EXERCISE INSTRUCTIONS:
I need the lines from the one with "яратҡан ябай, оҫта етәксе." through the end of the material, copied exactly and with nothing else included.

+ + + + + + +

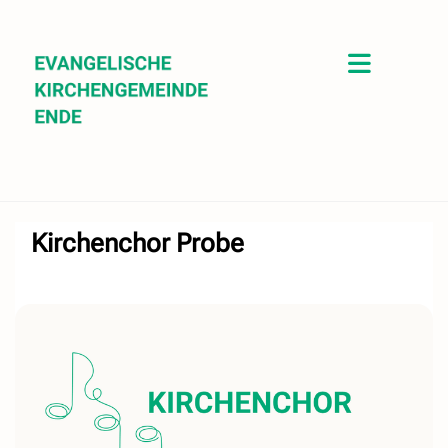
Kirchenchor Probe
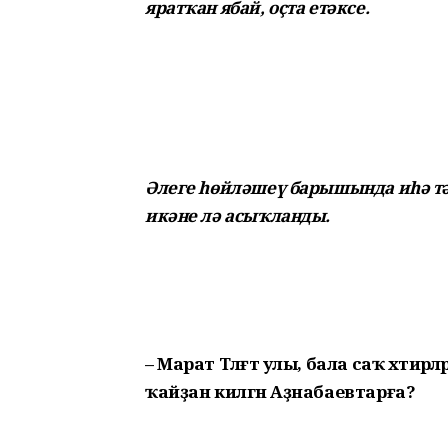
яратҡан ябай, оҫта етәксе.
Әлеге һөйләшеү барышында иһә тә
икәне лә асыҡланды.
– Марат Тәлғәт улы, бала саҡ хәтирә
ҡайҙан килгән Аҙнабаевтарға?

+ + + + + + +

OUTPUT:
яратҡан ябай, оҫта етәксе.
Әлеге һөйләшеү барышында иһә тә
икәне лә асыҡланды.
– Марат Тәлғәт улы, бала саҡ хәтирә
ҡайҙан килгән Аҙнабаевтарға?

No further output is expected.